Ulster Folk and Transport Museum ‘perfect’ for hut

Ulster Folk and Transport Museum ‘perfect’ for hut

20 November 2024

THE Ulster Folk and Transport Museum is being suggested as the “perfect home” for a replica First World War Armstrong hut currently located in Downpatrick.

Newry, Mourne and Down Council is looking for a new home for the hut which is in the Down County Museum’s courtyard.

The local authority is seeking a suitable organisation to remove and relocate the timber hut to ensure it can continue to be accessed by the public and Rowallane councillor Terry Andrews believes the Cultra museum is the perfect setting for the unique piece of living history.

Last week, the local authority agreed to seek expressions of interest for the hut and will listen to interested parties.

Preference will be given to parties able to find a purpose for both the hut and its contents and Cllr Andrews believes that given the hut’s historical significance, it should be relocated to the Folk and Transport Museum.

The hut mirrors those which had been in place at Ballykinler camp and when it was officially opened, it was hailed as a major new tourist attraction at the museum, with the replica made possible with support from the European Union.

Council staff worked on the hut recreation for three years, assisted by the Centre for Data Digitisation and Analysis at Belfast’s Queen’s University, gathering about 100 stories of people who occupied the huts. 

They were first built to house 4,000 Belfast men training with the 36th (Ulster) Division for active service on the Western Front, including at the Battle of the Somme in July 1916.

The huts later housed 1,800 republican internees who were arrested all over Ireland during the Irish War of Independence in late 1920 and 1921, with the soldiers in 1914 and the internees in 1921 given the same beds, made from three planks, with four army blankets to sleep on.

The original 60ft by 20ft timber huts, clad with corrugated iron, housed evacuees from Malta, American GIs and German prisoners of war during World War Two and also sheltered Hungarian refugees in 1957, after the Russian invasion of Hungary. 

The last huts were dismantled in 2012 when local man Andrew Carlisle recorded how one was built and saved hundreds of artefacts from the sand underneath and donated them to the Downpatrick  museum. 

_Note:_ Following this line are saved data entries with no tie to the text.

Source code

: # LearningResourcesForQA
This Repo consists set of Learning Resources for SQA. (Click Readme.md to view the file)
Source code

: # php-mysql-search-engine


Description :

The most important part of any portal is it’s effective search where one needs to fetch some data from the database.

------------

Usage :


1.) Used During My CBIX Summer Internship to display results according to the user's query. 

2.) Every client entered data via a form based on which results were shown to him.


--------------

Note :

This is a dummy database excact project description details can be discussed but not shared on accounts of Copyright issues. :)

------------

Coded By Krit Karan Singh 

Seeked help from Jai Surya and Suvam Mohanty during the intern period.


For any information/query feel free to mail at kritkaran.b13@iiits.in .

Local historian Philip Orr’s book, published by the museum entitled ‘Ballykinlar Camp, The First 70 Years’, was an inspiration to staff to recreate an Armstrong hut in the museum’s courtyard, in order to tell the human stories of its many occupants, engaging world-wide with families of soldiers, prisoners, evacuees and refugees formerly at the World’s End Camp. 

Cllr Andrews said the Armstrong hut was always going to be a temporary fixture at the museum as the structure would have a limited lifespan.

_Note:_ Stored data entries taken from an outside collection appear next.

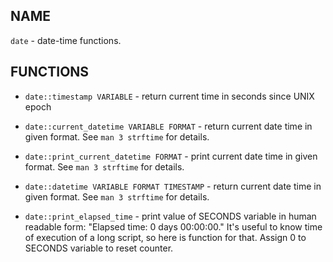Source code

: ## NAME

`date` - date-time functions.

## FUNCTIONS

* `date::timestamp VARIABLE` - return current time in seconds since UNIX epoch

* `date::current_datetime VARIABLE FORMAT` - return current date time in given format.
See `man 3 strftime` for details.

* `date::print_current_datetime FORMAT` - print current date time in given format.
See `man 3 strftime` for details.

* `date::datetime VARIABLE FORMAT TIMESTAMP` - return current date time in given format.
See `man 3 strftime` for details.

* `date::print_elapsed_time` - print value of SECONDS variable in human readable form: "Elapsed time: 0 days 00:00:00."
It's useful to know time of execution of a long script, so here is function for that.
Assign 0 to SECONDS variable to reset counter.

Planning permission to erect the hut was also time-bound due to the heritage of the museum site, but Cllr Andrews said it’s future would be in good hands at the Cultra museum.

“I can think of no better place for the hut,” said Cllr Andrews.

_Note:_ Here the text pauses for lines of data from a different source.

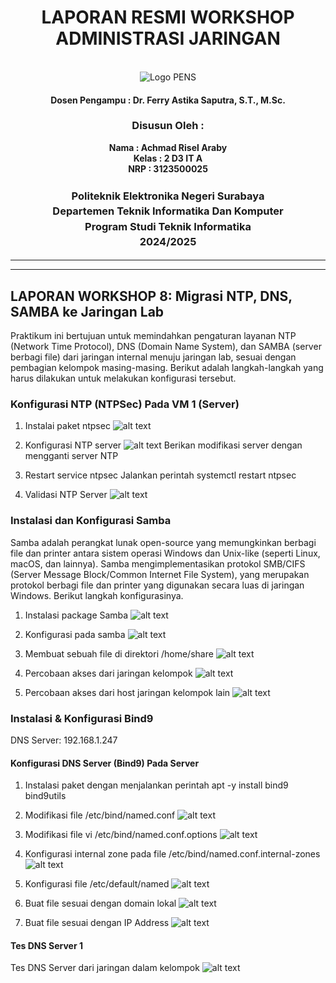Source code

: <div align="center">
  <h1 style="text-align: center;font-weight: bold">LAPORAN RESMI WORKSHOP<br>ADMINISTRASI JARINGAN</h1>
</div>
<br />
<div align="center">
  <img src="https://upload.wikimedia.org/wikipedia/id/4/44/Logo_PENS.png" alt="Logo PENS">
  <h4 style="text-align: center;">Dosen Pengampu : Dr. Ferry Astika Saputra, S.T., M.Sc.</h4>
  <h3 style="text-align: center;">Disusun Oleh : </h3>
  <p style="text-align: center;">
    <strong>Nama : Achmad Risel Araby</strong><br>
    <strong>Kelas : 2 D3 IT A</strong><br>
    <strong>NRP : 3123500025</strong>
  </p>

<h3 style="text-align: center;line-height: 1.5">Politeknik Elektronika Negeri Surabaya<br>Departemen Teknik Informatika Dan Komputer<br>Program Studi Teknik Informatika<br>2024/2025</h3>
  <hr><hr>
</div>

## LAPORAN WORKSHOP 8: Migrasi NTP, DNS, SAMBA ke Jaringan Lab

Praktikum ini bertujuan untuk memindahkan pengaturan layanan NTP (Network Time Protocol), DNS (Domain Name System), dan SAMBA (server berbagi file) dari jaringan internal menuju jaringan lab, sesuai dengan pembagian kelompok masing-masing. Berikut adalah langkah-langkah yang harus dilakukan untuk melakukan konfigurasi tersebut.

### Konfigurasi NTP (NTPSec) Pada VM 1 (Server)

1. Instalai paket ntpsec
![alt text](images/ntp-1.1.png)

2. Konfigurasi NTP server
![alt text](images/ntp-1.2.png)
Berikan modifikasi server dengan mengganti server NTP

3. Restart service ntpsec Jalankan perintah systemctl restart ntpsec

4. Validasi NTP Server
![alt text](images/ntp-1.3.png)

### Instalasi dan Konfigurasi Samba

Samba adalah perangkat lunak open-source yang memungkinkan berbagi file dan printer antara sistem operasi Windows dan Unix-like (seperti Linux, macOS, dan lainnya). Samba mengimplementasikan protokol SMB/CIFS (Server Message Block/Common Internet File System), yang merupakan protokol berbagi file dan printer yang digunakan secara luas di jaringan Windows. Berikut langkah konfigurasinya.

1. Instalasi package Samba
![alt text](images/samba-1.1.png)

2. Konfigurasi pada samba
![alt text](images/samba-1.2.png)

3. Membuat sebuah file di direktori /home/share
![alt text](images/samba-1.4.png)

4. Percobaan akses dari jaringan kelompok
![alt text](images/samba-1.5.png)

5. Percobaan akses dari host jaringan kelompok lain
![alt text](images/samba-1.6.png)

### Instalasi & Konfigurasi Bind9
DNS Server: 192.168.1.247

#### Konfigurasi DNS Server (Bind9) Pada Server

1. Instalasi paket dengan menjalankan perintah apt -y install bind9 bind9utils

2. Modifikasi file /etc/bind/named.conf
![alt text](images/bind9-1.1.png)

3. Modifikasi file vi /etc/bind/named.conf.options
![alt text](images/bind9-1.2.png)

4. Konfigurasi internal zone pada file /etc/bind/named.conf.internal-zones
![alt text](images/bind9-1.3.png)

5. Konfigurasi file /etc/default/named
![alt text](images/bind9-1.4.png)

6. Buat file sesuai dengan domain lokal
![alt text](images/bind9-1.5.png)

7. Buat file sesuai dengan IP Address
![alt text](images/bind9-1.6.png)

#### Tes DNS Server 1
Tes DNS Server dari jaringan dalam kelompok
![alt text](images/bind9-1.7.png)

“The Folk and Transport Museum is the perfect home for the hut and its story would be opened up to a regional, national and international audience.”

Cllr Andrews said while the hut will have a legacy through its removal to another site within the council area and the artefacts it houses could be used in future as part of the Downpatrick museum’s collection, if this is not possible, the Folk and Transport Museum should be considered a serious option.

The successful organisation appointed to remove the hut will be a not-for-profit entity or registered charity and have good governance structures in place and have the full support of its board or membership to acquire and maintain the hut and placed on a site for a minimum of 20 years.

The closing date for expressions of interest in December 9 and the hut must be removed by the end of March.